One in four grants under one of the European Union’s most prestigious research funding programmes has been awarded to UK-based researchers, allaying some fears about the early impact of the Brexit vote but underlining the risk facing British universities if their access to the scheme is curtailed.
The European Research Council said on 6 April that scholars based at UK universities had made 66 successful bids for advanced grants, typically worth up to €2.5 million (£2.2 million) each, more than any other country.
Advanced grants are aimed at established researchers and require no consortia or co-funding. The ERC awarded 269 grants in total, worth €653 million, with Germany (42), France (34) and Switzerland (24) the next most successful nations.
The UK’s success in the 2017 funding round represents a recovery from the 2016 competition, when the UK secured only 41 advanced grants and was outperformed by Germany for the first time.
It also contrasts with the UK’s weakening performance in some collaborative EU research programmes in the wake of the country’s decision to leave the bloc. UK universities suffered a sharp drop of close to half a billion euros in the value of EU projects that they started coordinating in the year after the Brexit referendum.
However, the UK’s continuing participation in EU-funded research post-Brexit remains in doubt, with Sam Gyimah, the universities minister, refusing to commit to associate membership of the next framework programme.
With 2,167 applications having been submitted for advanced grants in 2017, down from about 2,400 the year before, the success rate rose from 9.6 per cent to 12.4 per cent. The ERC funded 83 projects in the life sciences, 126 in the physical sciences and engineering, and 60 in the social sciences and humanities.
Just 17 per cent of advanced grants were awarded to female researchers in 2017, although this was in line with the proportion of applicants who were female.
Jean-Pierre Bourguignon, the president of the ERC, said that the advanced grants would fund “audacious” scientific projects that were likely to lead to significant breakthroughs.

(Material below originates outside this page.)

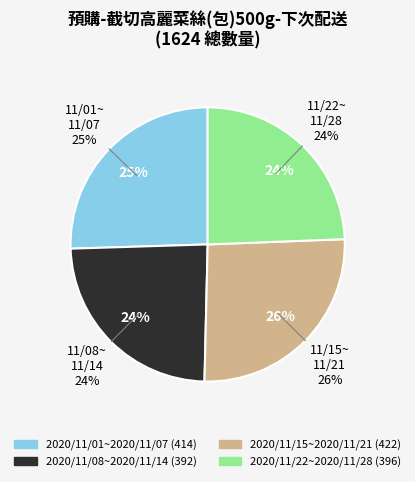

What is the smallest slice in the pie chart?

2020/11/08~2020/11/14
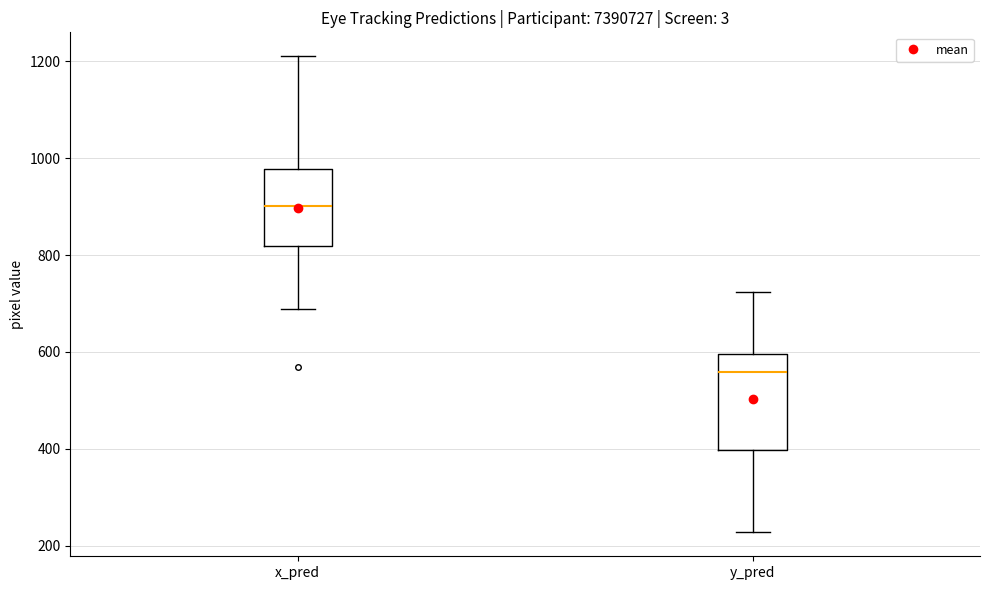

Which box is the tallest, from its lower edge to its upper edge?

y_pred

“There are many more bright minds with ambitious ideas in Europe that the ERC could fund if we had more means,” Professor Bourguignon said. “That’s why the ERC scientific council argues for more resources for the future while keeping the strategy of using scientific quality as the only criterion for selection.”
The ERC said that the 2017 advanced grants would likely create an estimated 2,000 jobs for postdocs, PhD students and other staff in grantees’ research teams.